**RECORDS TO USE**
####################

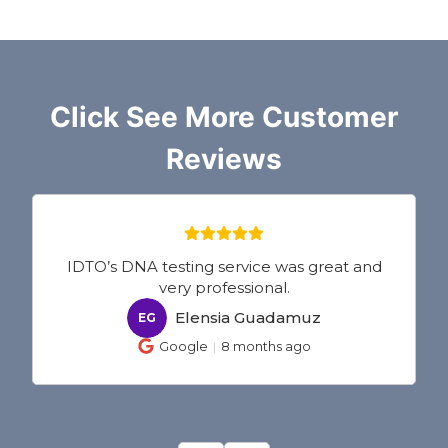
Click See More Customer
Reviews
IDTO’s DNA testing service was great and
very professional.
Elensia Guadamuz
EG
Google
8 months ago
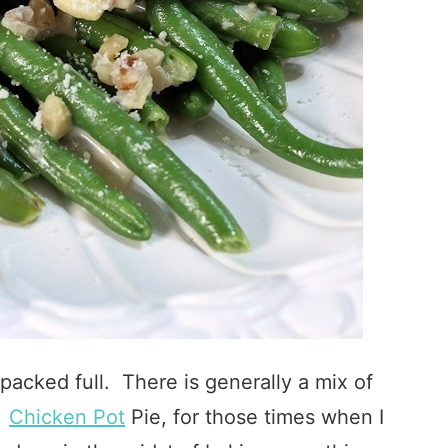
packed full. There is generally a mix of
l
Chicken Pot
Pie, for those times when I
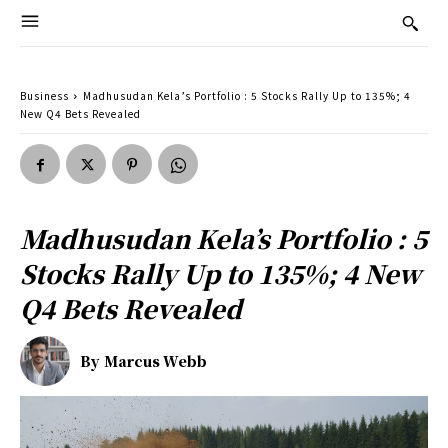
Business
Madhusudan Kela’s Portfolio : 5 Stocks Rally Up to 135%; 4
New Q4 Bets Revealed
Madhusudan Kela’s Portfolio : 5
Stocks Rally Up to 135%; 4 New
Q4 Bets Revealed
By
Marcus Webb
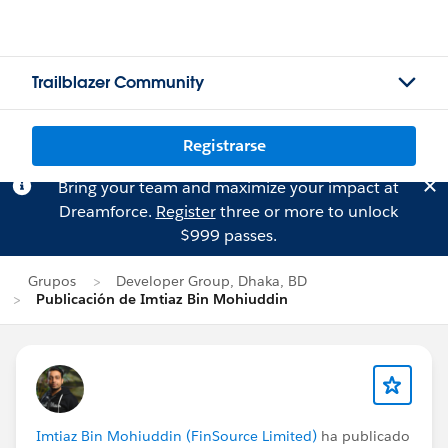
Trailblazer Community
Registrarse
Bring your team and maximize your impact at
Dreamforce.
Register
three or more to unlock
$999 passes.
Grupos
Developer Group, Dhaka, BD
Publicación de Imtiaz Bin Mohiuddin
Imtiaz Bin Mohiuddin (FinSource Limited)
ha publicado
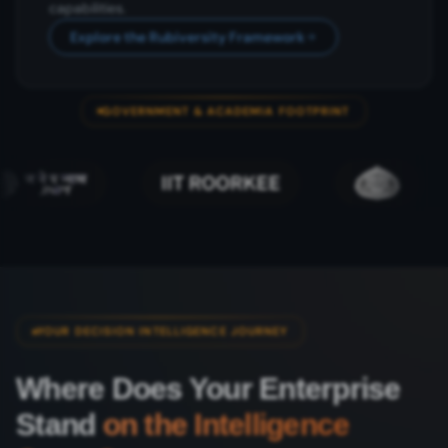
capabilities.
Explore the Rubiversity Framework
GOVERNMENT & ACADEMIA FOOTPRINT
YOUR DECISION INTELLIGENCE JOURNEY
Where Does Your Enterprise
Stand
on the Intelligence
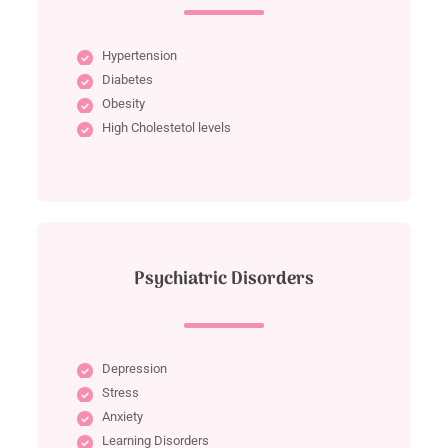
Hypertension
Diabetes
Obesity
High Cholestetol levels
Psychiatric Disorders
Depression
Stress
Anxiety
Learning Disorders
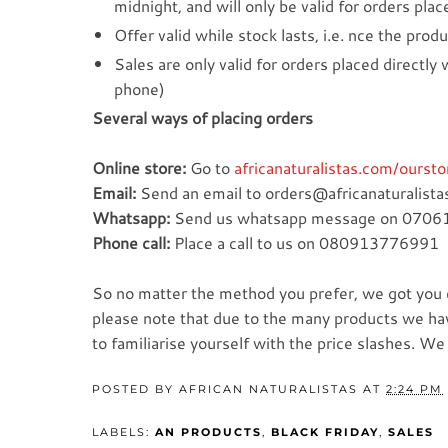
midnight, and will only be valid for orders pla
Offer valid while stock lasts, i.e. nce the produ
Sales are only valid for orders placed directly
phone)
Several ways of placing orders
Online store:
Go to
africanaturalistas.com/oursto
Email:
Send an email to orders@africanaturalistas
Whatsapp:
Send us whatsapp message on 070
Phone call:
Place a call to us on 080913776991
So no matter the method you prefer, we got you c
please note that due to the many products we have
to familiarise yourself with the price slashes. W
POSTED BY
AFRICAN NATURALISTAS
AT
2:24 PM
LABELS:
AN PRODUCTS
,
BLACK FRIDAY
,
SALES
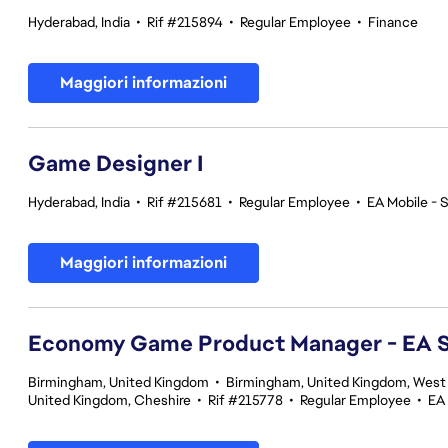
Hyderabad, India
•
Rif #215894
•
Regular Employee
•
Finance
Maggiori informazioni
Game Designer I
Hyderabad, India
•
Rif #215681
•
Regular Employee
•
EA Mobile - 
Maggiori informazioni
Economy Game Product Manager - EA
Birmingham, United Kingdom
•
Birmingham, United Kingdom, West
United Kingdom, Cheshire
•
Rif #215778
•
Regular Employee
•
EA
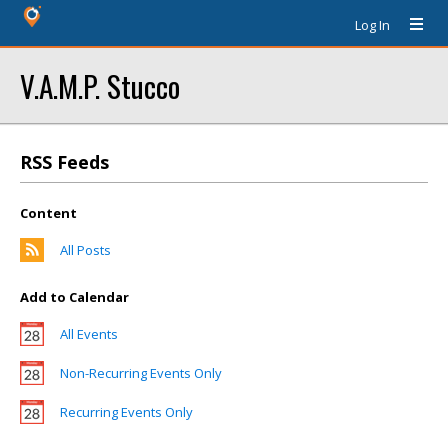
Log In
V.A.M.P. Stucco
RSS Feeds
Content
All Posts
Add to Calendar
All Events
Non-Recurring Events Only
Recurring Events Only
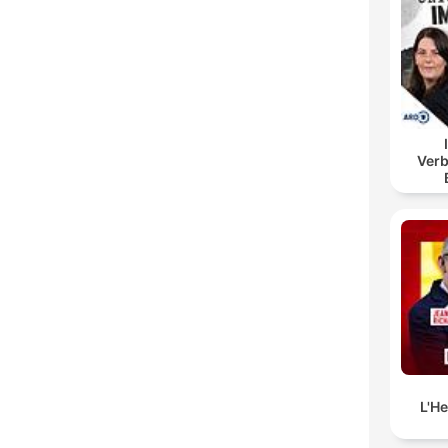
Verb
B
L'H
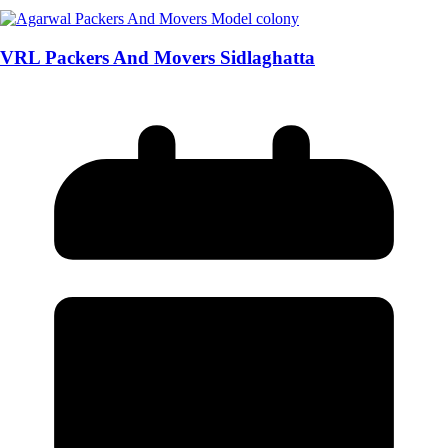
VRL Packers And Movers Sidlaghatta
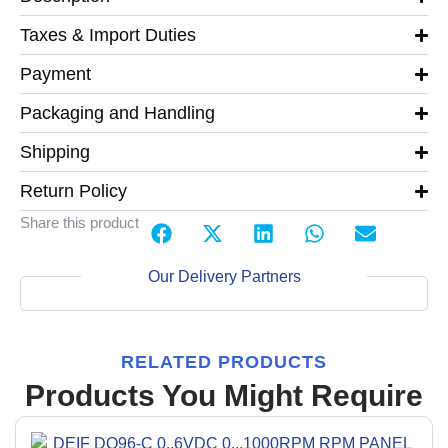
Taxes & Import Duties
Payment
Packaging and Handling
Shipping
Return Policy
Share this product
Our Delivery Partners
RELATED PRODUCTS
Products You Might Require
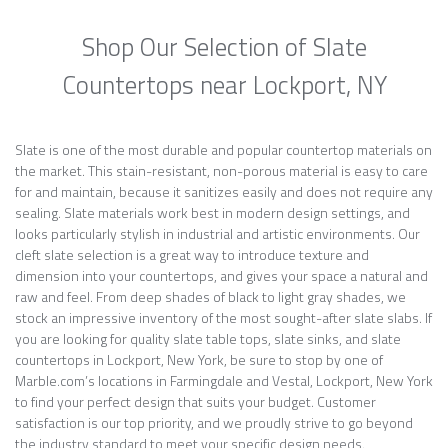
Shop Our Selection of Slate
Countertops near Lockport, NY
Slate is one of the most durable and popular countertop materials on
the market. This stain-resistant, non-porous material is easy to care
for and maintain, because it sanitizes easily and does not require any
sealing. Slate materials work best in modern design settings, and
looks particularly stylish in industrial and artistic environments. Our
cleft slate selection is a great way to introduce texture and
dimension into your countertops, and gives your space a natural and
raw and feel. From deep shades of black to light gray shades, we
stock an impressive inventory of the most sought-after slate slabs. If
you are looking for quality slate table tops, slate sinks, and slate
countertops in Lockport, New York, be sure to stop by one of
Marble.com’s locations in Farmingdale and Vestal, Lockport, New York
to find your perfect design that suits your budget. Customer
satisfaction is our top priority, and we proudly strive to go beyond
the industry standard to meet your specific design needs.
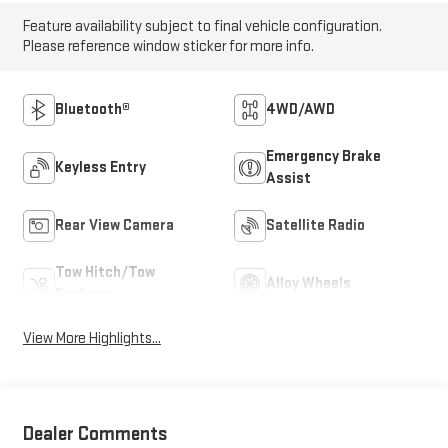
Feature availability subject to final vehicle configuration.
Please reference window sticker for more info.
Bluetooth®
4WD/AWD
Emergency Brake
Keyless Entry
Assist
Rear View Camera
Satellite Radio
Tow Hitch/Tow
Alloy Wheels
Package
View More Highlights...
Dealer Comments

####################

**BRIEF**
Copy out the rows between the line holding "Trailblazer Community" and the line holding "Learning Disorders", inclusive, leaving out the pictures.

**RESPONSE AREA**
Trailblazer Community
Registrarse
Bring your team and maximize your impact at
Dreamforce.
Register
three or more to unlock
$999 passes.
Grupos
Developer Group, Dhaka, BD
Publicación de Imtiaz Bin Mohiuddin
Imtiaz Bin Mohiuddin (FinSource Limited)
ha publicado
capabilities.
Explore the Rubiversity Framework
GOVERNMENT & ACADEMIA FOOTPRINT
YOUR DECISION INTELLIGENCE JOURNEY
Where Does Your Enterprise
Stand
on the Intelligence
Hypertension
Diabetes
Obesity
High Cholestetol levels
Psychiatric Disorders
Depression
Stress
Anxiety
Learning Disorders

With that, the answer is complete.